Moreover, GMO field tests are particularly risky. Pollen in an
uncontained environment will travel and cause the GE crop to
crossbreed with conventional varieties. The effects are near
impossible to reverse, and the GE crop industry currently offers no
solutions. The most serious example of such experimental
contamination is the Bayer LL601 GE rice case. Planted as an
experiment in 2001 in Arkansas, USA and subsequently abandoned as a
failure, it silently contaminated US rice stocks in three states and
was not detected until 2006.
Bt eggplant was
developed based on experiments done on eggplant in India, but plans
for its commercialization in the country were halted early this year
due to safety concerns. Last month, Dr. Pushpa Bhargava, an eminent
geneticist and member of the Indian Genetic Engineering Appraisal
Committee, sent a letter to DA Secretary Prospero Alcala urging a
halt on the field trials pending an actual assessment of the need for
the GE crop has been determined, and if there is, after proper
laboratory testing have been carried out.
“Even before one
decides to develop a genetically modified crop, one must determine if
it is needed and if so, if there are cheaper and better alternatives.
In the case of Brinjal (eggplant), we certainly do not need it in
India, and the alternatives to the Bt gene in the Brinjal are many,
such as organic agriculture, integrated pest management and use of
biopesticides," said Dr.
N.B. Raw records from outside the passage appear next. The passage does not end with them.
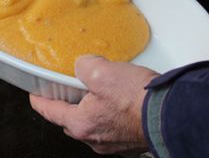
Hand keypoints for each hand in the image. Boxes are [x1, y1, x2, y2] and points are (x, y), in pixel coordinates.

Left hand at [29, 55, 158, 154]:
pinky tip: (120, 101)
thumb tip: (85, 66)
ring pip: (94, 124)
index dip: (41, 101)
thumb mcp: (102, 71)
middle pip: (72, 121)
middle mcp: (96, 139)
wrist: (174, 114)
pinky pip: (113, 126)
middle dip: (68, 106)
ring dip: (92, 109)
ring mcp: (115, 143)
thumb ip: (85, 66)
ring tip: (99, 91)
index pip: (52, 112)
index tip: (34, 97)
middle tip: (68, 90)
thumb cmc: (137, 99)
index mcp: (82, 124)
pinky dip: (111, 114)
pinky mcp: (132, 140)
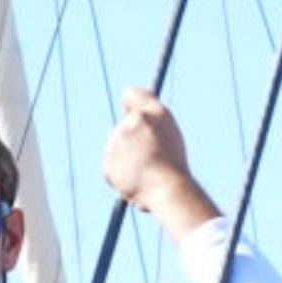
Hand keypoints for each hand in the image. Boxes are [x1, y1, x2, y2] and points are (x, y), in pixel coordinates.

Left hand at [99, 87, 219, 232]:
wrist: (166, 188)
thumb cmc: (174, 165)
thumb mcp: (170, 136)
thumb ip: (151, 121)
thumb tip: (131, 112)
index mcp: (153, 112)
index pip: (132, 94)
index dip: (132, 104)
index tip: (134, 114)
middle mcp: (132, 121)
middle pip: (125, 126)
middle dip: (132, 139)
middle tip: (150, 155)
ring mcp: (117, 141)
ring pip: (118, 147)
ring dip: (128, 158)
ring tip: (147, 170)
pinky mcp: (107, 160)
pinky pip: (113, 166)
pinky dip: (121, 174)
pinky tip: (136, 180)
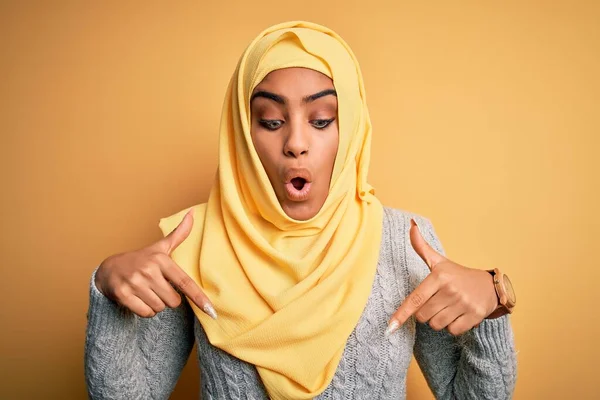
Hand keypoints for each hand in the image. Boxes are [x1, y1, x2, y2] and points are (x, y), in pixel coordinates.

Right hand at [95, 209, 216, 318]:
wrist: (109, 269)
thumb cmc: (141, 259)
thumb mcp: (160, 247)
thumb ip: (179, 234)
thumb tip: (193, 213)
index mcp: (161, 260)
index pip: (185, 282)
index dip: (199, 297)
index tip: (211, 310)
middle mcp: (148, 270)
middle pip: (173, 301)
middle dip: (168, 299)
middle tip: (157, 288)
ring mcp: (134, 283)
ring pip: (159, 308)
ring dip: (156, 305)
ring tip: (147, 292)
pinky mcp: (123, 294)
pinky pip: (145, 313)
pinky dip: (145, 311)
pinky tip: (139, 300)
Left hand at [385, 219, 497, 336]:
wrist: (490, 285)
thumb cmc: (458, 275)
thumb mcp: (439, 261)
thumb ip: (422, 247)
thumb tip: (411, 224)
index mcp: (439, 276)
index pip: (416, 299)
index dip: (402, 313)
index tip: (390, 326)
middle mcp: (451, 290)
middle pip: (423, 315)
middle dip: (425, 313)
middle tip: (436, 302)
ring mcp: (464, 303)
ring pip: (436, 325)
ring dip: (439, 320)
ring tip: (448, 308)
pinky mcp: (475, 316)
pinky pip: (452, 331)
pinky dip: (453, 327)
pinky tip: (459, 315)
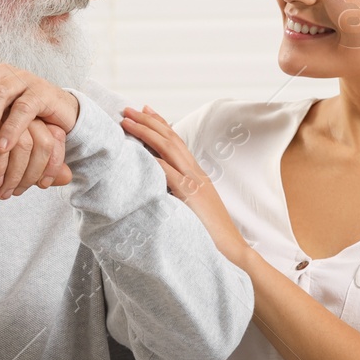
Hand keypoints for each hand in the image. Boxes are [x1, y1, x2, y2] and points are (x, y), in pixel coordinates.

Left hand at [119, 105, 249, 264]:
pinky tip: (138, 152)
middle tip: (128, 108)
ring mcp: (195, 183)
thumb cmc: (209, 234)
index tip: (144, 110)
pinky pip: (169, 173)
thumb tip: (156, 187)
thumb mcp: (191, 206)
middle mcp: (196, 173)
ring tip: (127, 120)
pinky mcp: (191, 197)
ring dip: (146, 132)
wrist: (233, 251)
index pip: (176, 141)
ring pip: (168, 149)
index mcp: (196, 174)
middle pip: (170, 138)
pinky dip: (153, 160)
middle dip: (148, 121)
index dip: (160, 123)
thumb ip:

Bhargava. "There are known and established
numerous health, agricultural, environmental, and social hazards of
open release of GE crops. In no case so far, any of these hazards
have been evaluated properly, professionally and objectively; in the
case of most hazards, no evaluation has been done at all for any GE
crop till today."
Greenpeace maintains
that GE crops are not the way forward to sustainable agriculture.
Neither are GE crops endorsed by the IAASTD (International Assessment
on Agricultural Knowledge, Science and Technology for Development) as
a solution to food security.
“It would be a grave
mistake for the DA to pursue the field trials for Bt eggplant. We are
calling on Secretary Alcala to stop the GE Bt eggplant trials and
instead focus on technologies that will give the most benefit to
farmers and consumers such as ecological agriculture which does not
rely onGE crops or agrochemicals,” said Ocampo.
Greenpeace campaigns
for GMO-free crop and food production grounded on the principles of
sustainability, protection of biodiversity, and providing all people
access to safe and nutritious food. Genetic engineering is an
unnecessary and unwanted technology that contaminates the environment,
threatens biodiversity, and poses unacceptable risks to health.